THE TASK
Would you give the listing again exactly, without its images?

DATASET EXTRACT
*** Begin section ***

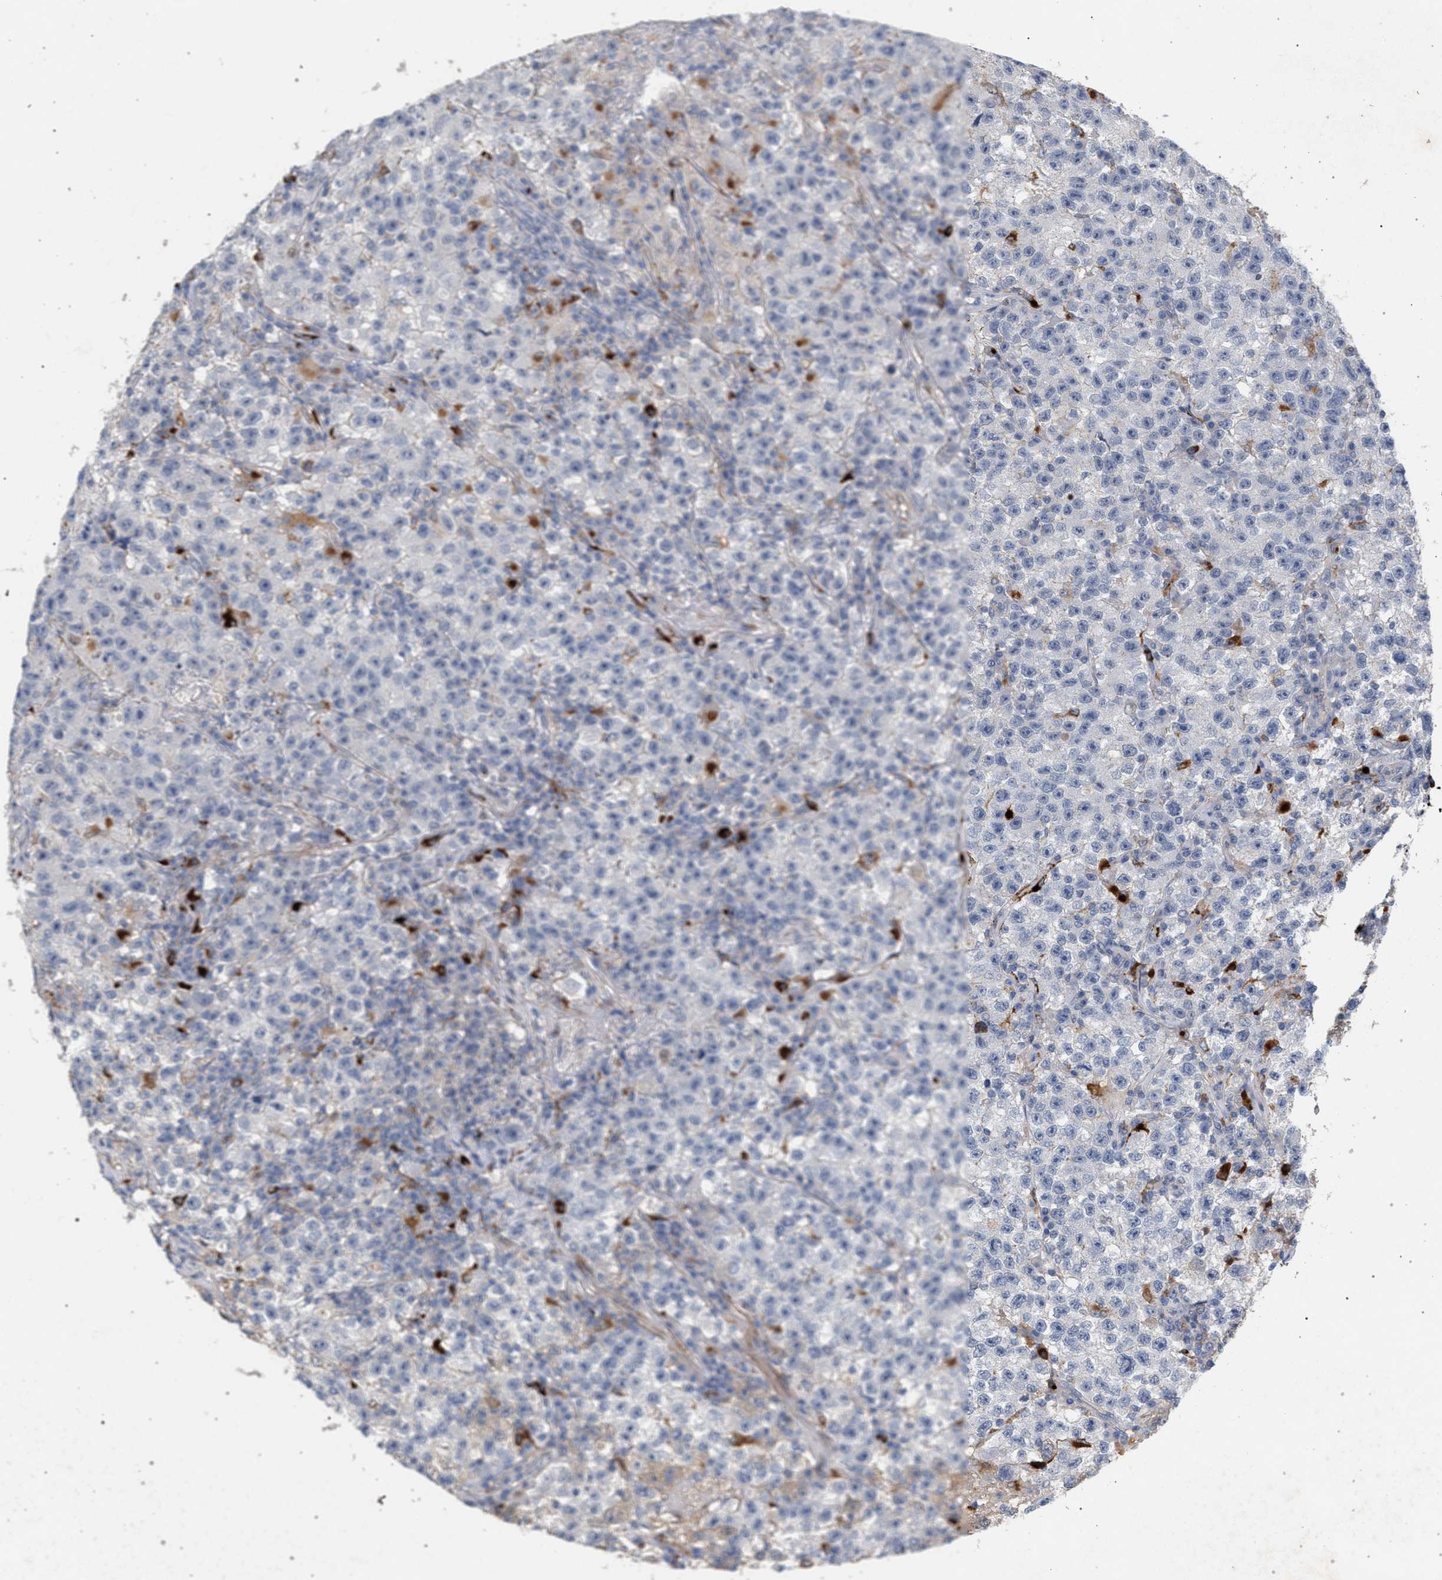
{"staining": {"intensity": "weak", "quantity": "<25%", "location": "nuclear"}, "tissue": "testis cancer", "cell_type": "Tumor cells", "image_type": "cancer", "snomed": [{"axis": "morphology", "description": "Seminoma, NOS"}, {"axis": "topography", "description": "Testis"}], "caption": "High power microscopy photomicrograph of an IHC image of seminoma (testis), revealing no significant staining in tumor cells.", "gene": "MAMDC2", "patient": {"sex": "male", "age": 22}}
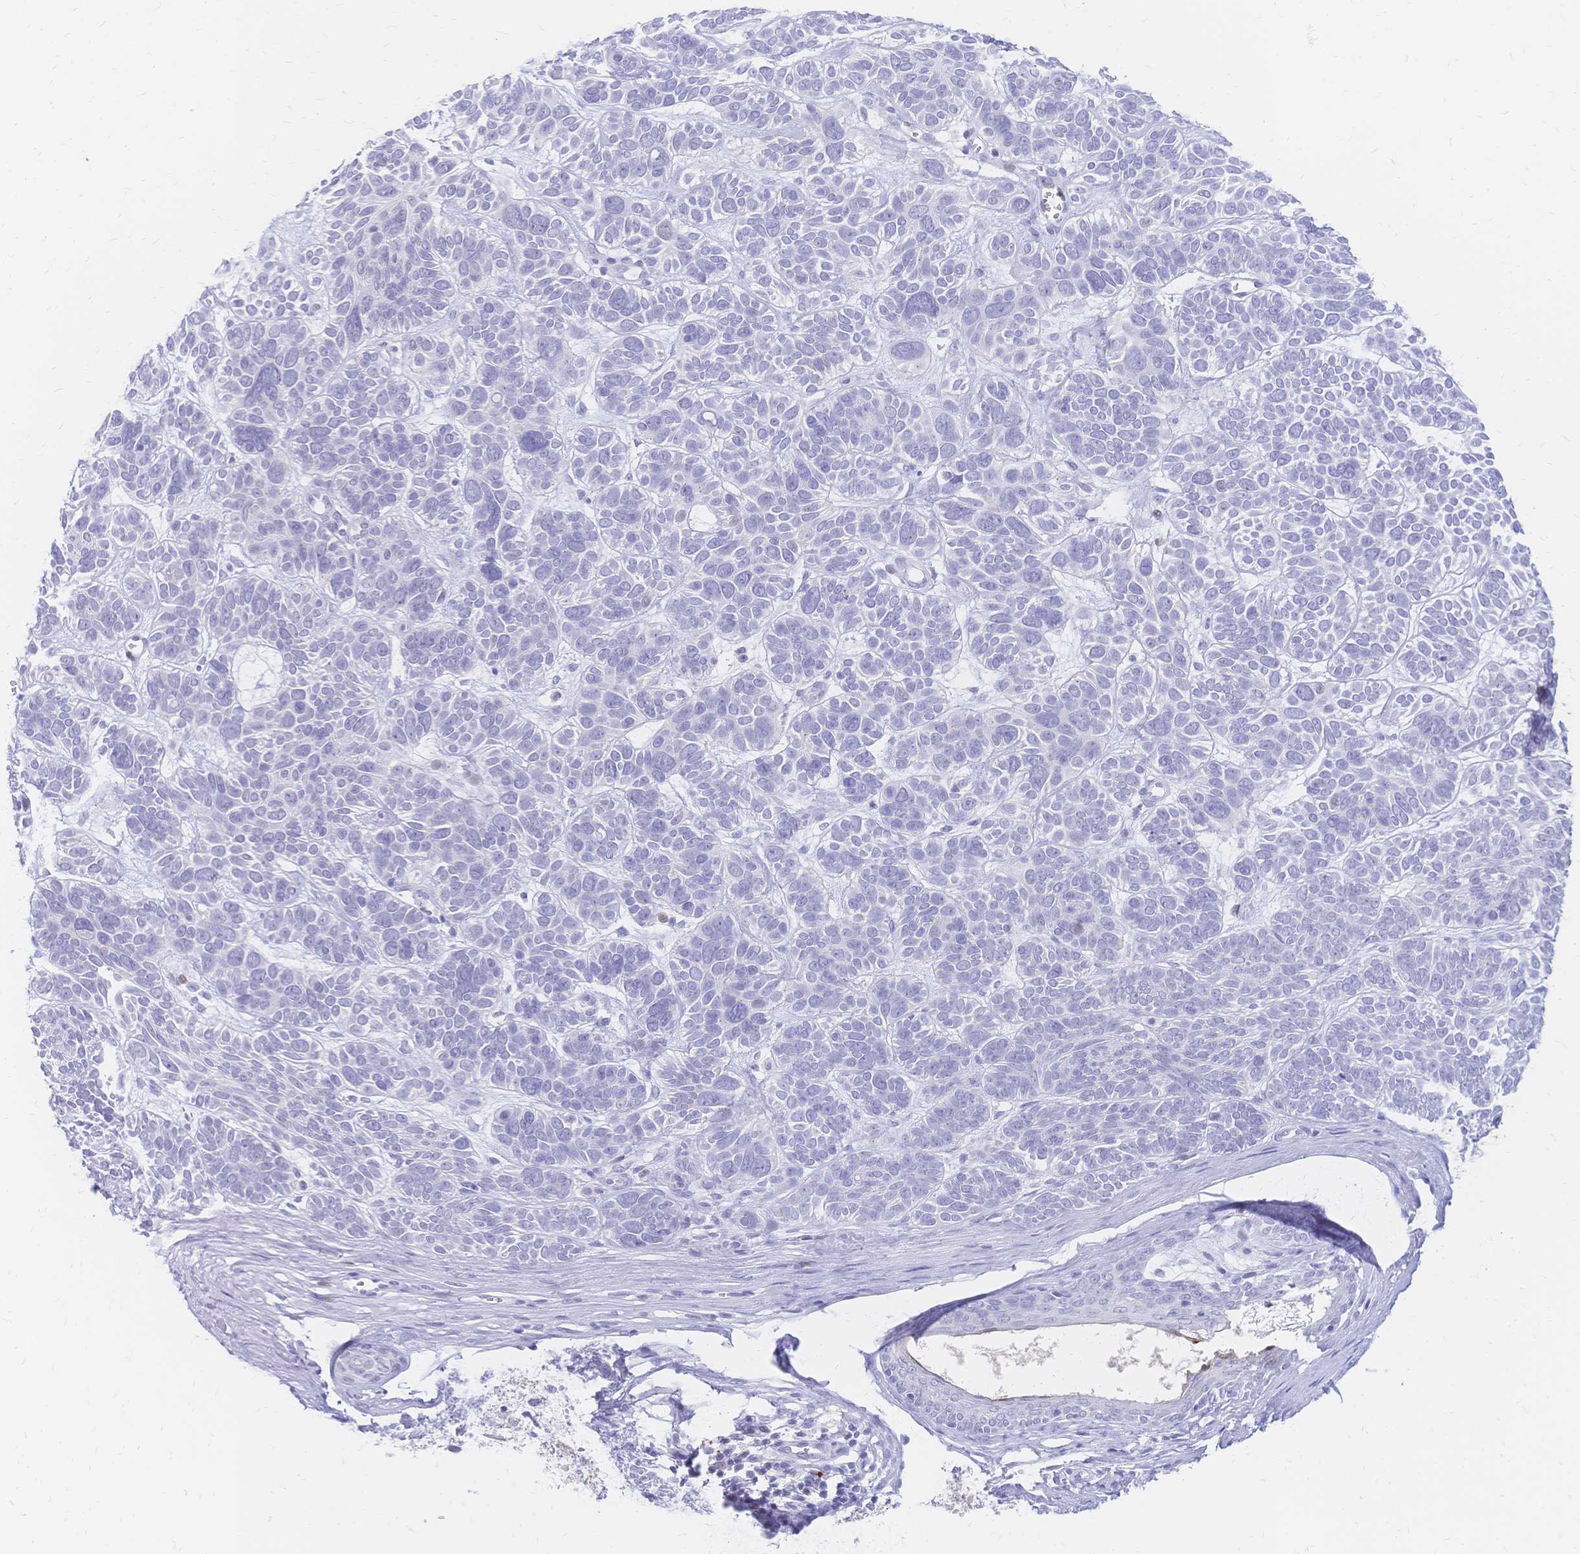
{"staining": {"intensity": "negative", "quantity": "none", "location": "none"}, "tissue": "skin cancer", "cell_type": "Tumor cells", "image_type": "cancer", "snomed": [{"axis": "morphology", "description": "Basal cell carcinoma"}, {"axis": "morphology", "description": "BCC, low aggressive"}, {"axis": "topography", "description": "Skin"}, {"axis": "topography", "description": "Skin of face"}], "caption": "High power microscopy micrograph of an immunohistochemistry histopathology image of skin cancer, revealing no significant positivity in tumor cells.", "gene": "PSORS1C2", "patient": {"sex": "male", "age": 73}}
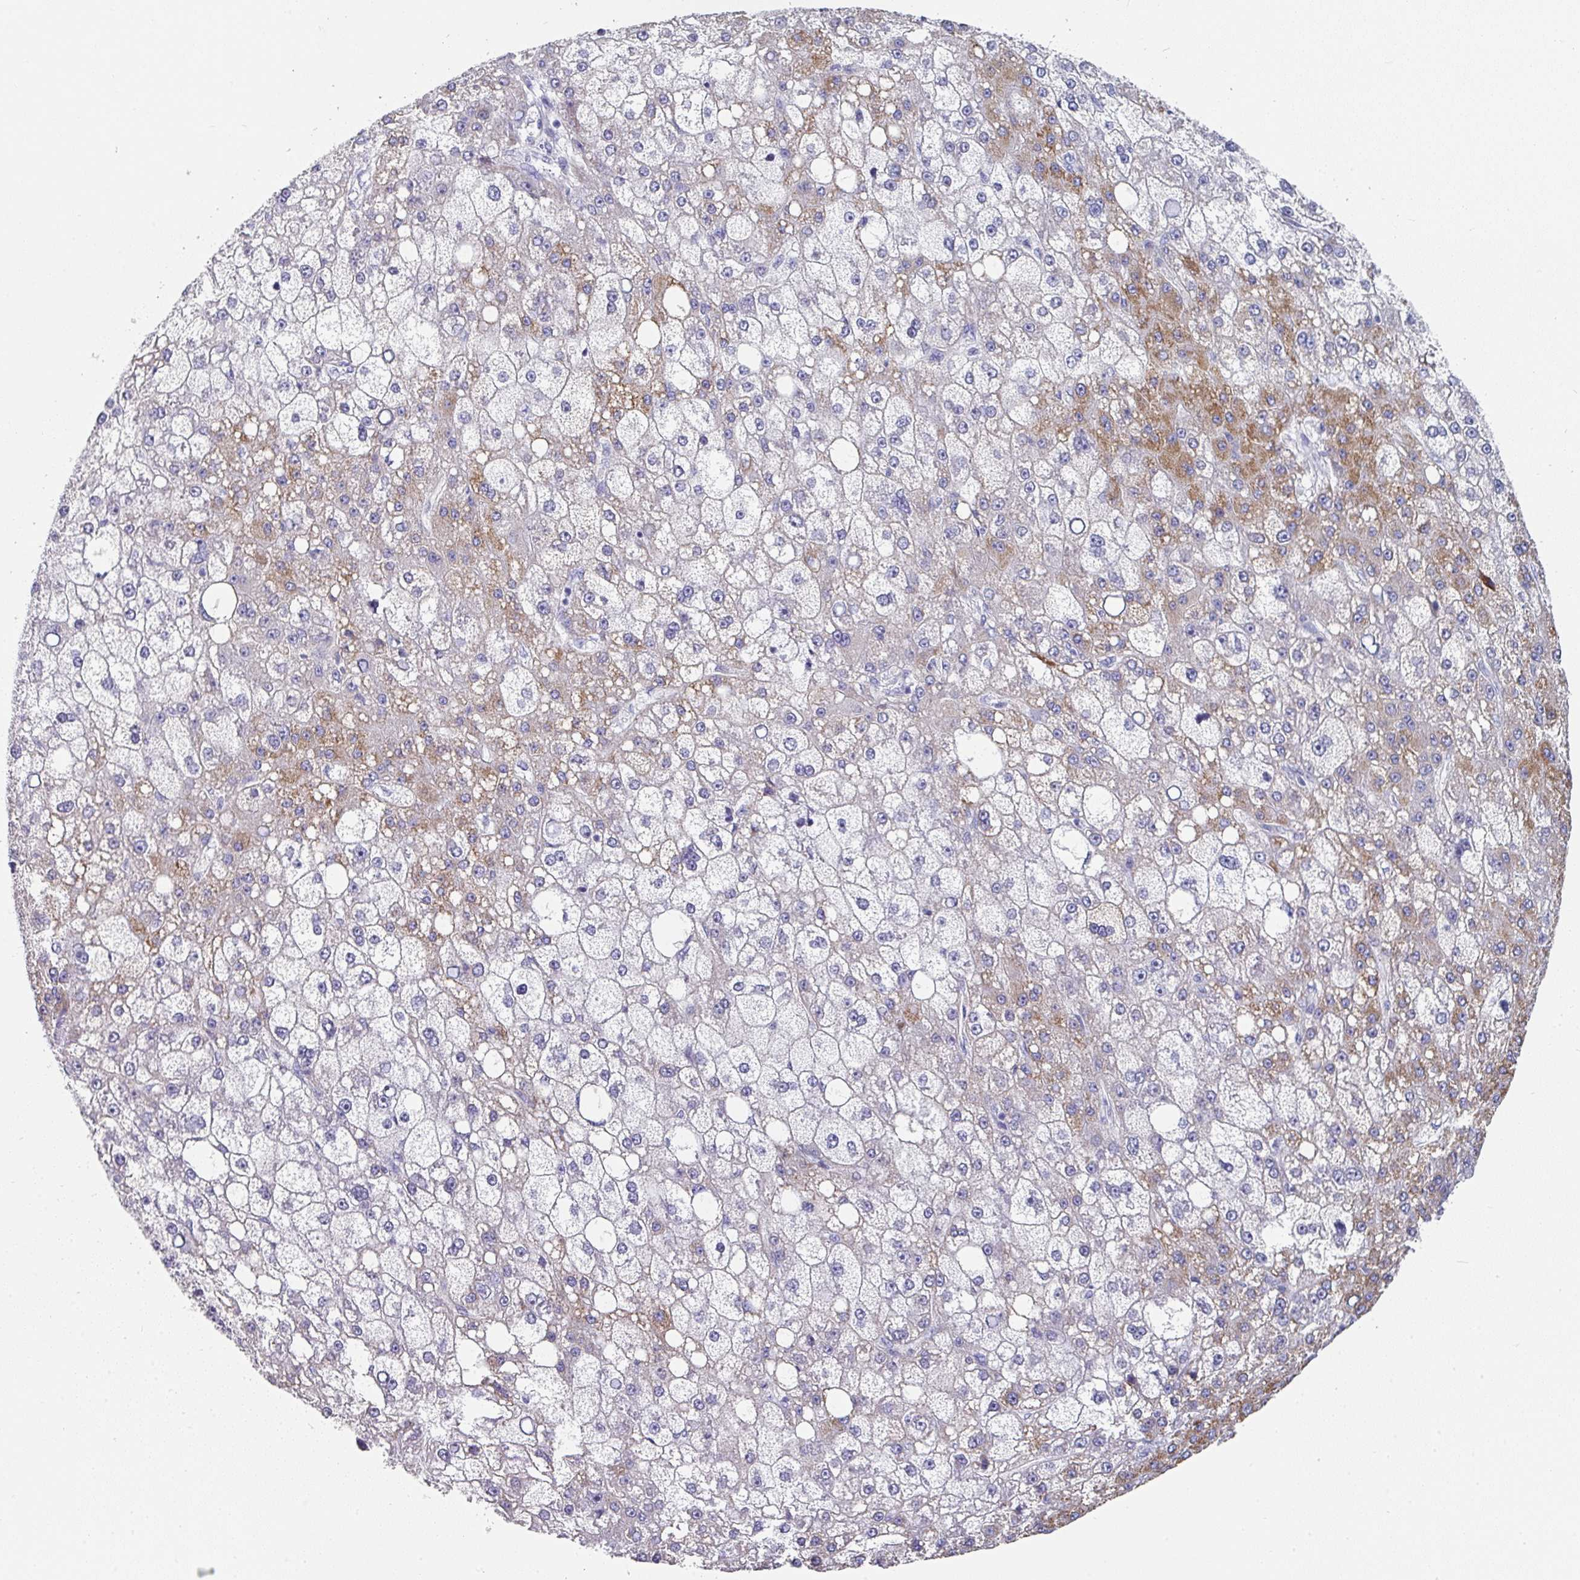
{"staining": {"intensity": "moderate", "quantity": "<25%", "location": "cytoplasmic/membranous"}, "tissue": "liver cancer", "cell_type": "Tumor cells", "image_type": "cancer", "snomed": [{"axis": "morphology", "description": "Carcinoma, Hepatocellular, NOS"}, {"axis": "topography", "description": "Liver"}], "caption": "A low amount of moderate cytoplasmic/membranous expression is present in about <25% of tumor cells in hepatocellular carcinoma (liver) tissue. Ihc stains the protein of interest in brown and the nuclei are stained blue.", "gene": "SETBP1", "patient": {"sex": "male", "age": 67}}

*** End section ***

EXERCISE RESPONSE
{"staining": {"intensity": "weak", "quantity": "<25%", "location": "nuclear"}, "tissue": "testis cancer", "cell_type": "Tumor cells", "image_type": "cancer", "snomed": [{"axis": "morphology", "description": "Seminoma, NOS"}, {"axis": "topography", "description": "Testis"}], "caption": "High power microscopy photomicrograph of an IHC image of seminoma (testis), revealing no significant staining in tumor cells.", "gene": "MAMDC2", "patient": {"sex": "male", "age": 22}}
{"staining": {"intensity": "negative", "quantity": "none", "location": "none"}, "tissue": "skin cancer", "cell_type": "Tumor cells", "image_type": "cancer", "snomed": [{"axis": "morphology", "description": "Basal cell carcinoma"}, {"axis": "morphology", "description": "BCC, low aggressive"}, {"axis": "topography", "description": "Skin"}, {"axis": "topography", "description": "Skin of face"}], "caption": "High power microscopy micrograph of an immunohistochemistry histopathology image of skin cancer, revealing no significant positivity in tumor cells.", "gene": "PSORS1C2", "patient": {"sex": "male", "age": 73}}
{"staining": {"intensity": "moderate", "quantity": "<25%", "location": "cytoplasmic/membranous"}, "tissue": "liver cancer", "cell_type": "Tumor cells", "image_type": "cancer", "snomed": [{"axis": "morphology", "description": "Carcinoma, Hepatocellular, NOS"}, {"axis": "topography", "description": "Liver"}], "caption": "A low amount of moderate cytoplasmic/membranous expression is present in about <25% of tumor cells in hepatocellular carcinoma (liver) tissue. Ihc stains the protein of interest in brown and the nuclei are stained blue.", "gene": "SETBP1", "patient": {"sex": "male", "age": 67}}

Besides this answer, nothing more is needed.